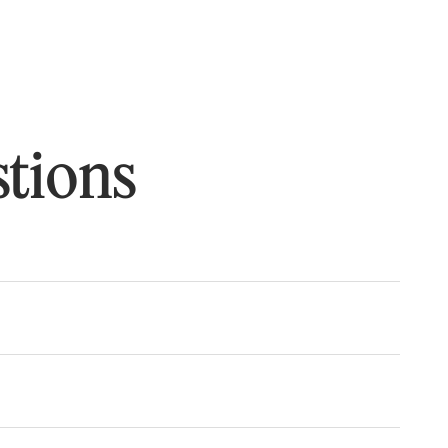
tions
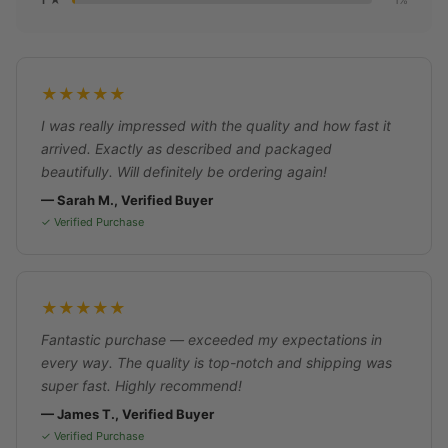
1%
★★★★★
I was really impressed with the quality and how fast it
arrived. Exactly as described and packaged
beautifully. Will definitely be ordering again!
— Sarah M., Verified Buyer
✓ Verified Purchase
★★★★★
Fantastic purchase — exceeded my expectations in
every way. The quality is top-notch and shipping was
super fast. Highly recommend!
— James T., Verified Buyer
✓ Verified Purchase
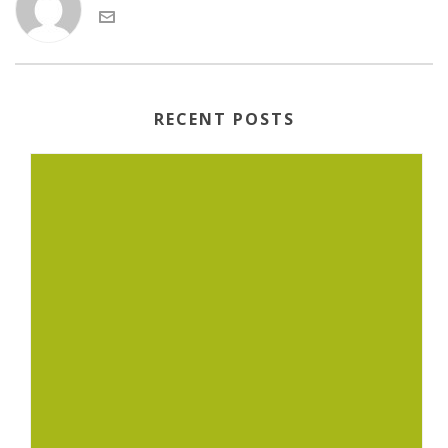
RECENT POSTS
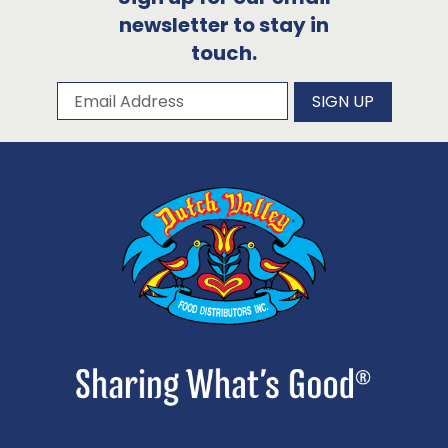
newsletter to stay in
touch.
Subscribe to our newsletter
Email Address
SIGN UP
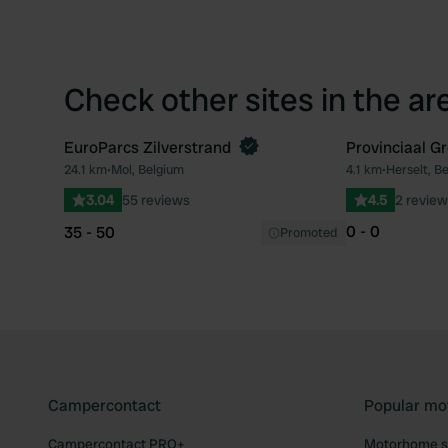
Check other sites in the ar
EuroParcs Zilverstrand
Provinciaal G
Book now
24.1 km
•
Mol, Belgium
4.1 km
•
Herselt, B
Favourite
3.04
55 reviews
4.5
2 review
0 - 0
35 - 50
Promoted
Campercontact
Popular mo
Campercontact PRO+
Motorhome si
:::
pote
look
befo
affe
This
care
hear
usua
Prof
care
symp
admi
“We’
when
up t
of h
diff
:::
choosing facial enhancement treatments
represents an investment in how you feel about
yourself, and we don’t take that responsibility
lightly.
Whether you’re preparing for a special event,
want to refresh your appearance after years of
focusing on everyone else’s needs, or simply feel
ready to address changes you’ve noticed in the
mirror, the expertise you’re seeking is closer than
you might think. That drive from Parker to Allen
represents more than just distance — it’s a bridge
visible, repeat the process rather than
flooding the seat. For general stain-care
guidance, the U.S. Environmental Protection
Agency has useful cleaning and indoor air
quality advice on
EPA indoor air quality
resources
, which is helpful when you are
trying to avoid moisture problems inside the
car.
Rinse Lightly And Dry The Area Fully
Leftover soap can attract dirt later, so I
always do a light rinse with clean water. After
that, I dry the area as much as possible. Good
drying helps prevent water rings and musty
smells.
:::
## TASK INSTRUCTIONS
Reproduce exactly, and only, the part of the listing above that begins at the line with "Mol, Belgium" and goes on through the line with "Motorhome si".

## SOLUTION BELOW
Mol, Belgium
4.1 km
•
Herselt, B
Favourite
3.04
55 reviews
4.5
2 review
0 - 0
35 - 50
Promoted
Campercontact
Popular mo
Campercontact PRO+
Motorhome si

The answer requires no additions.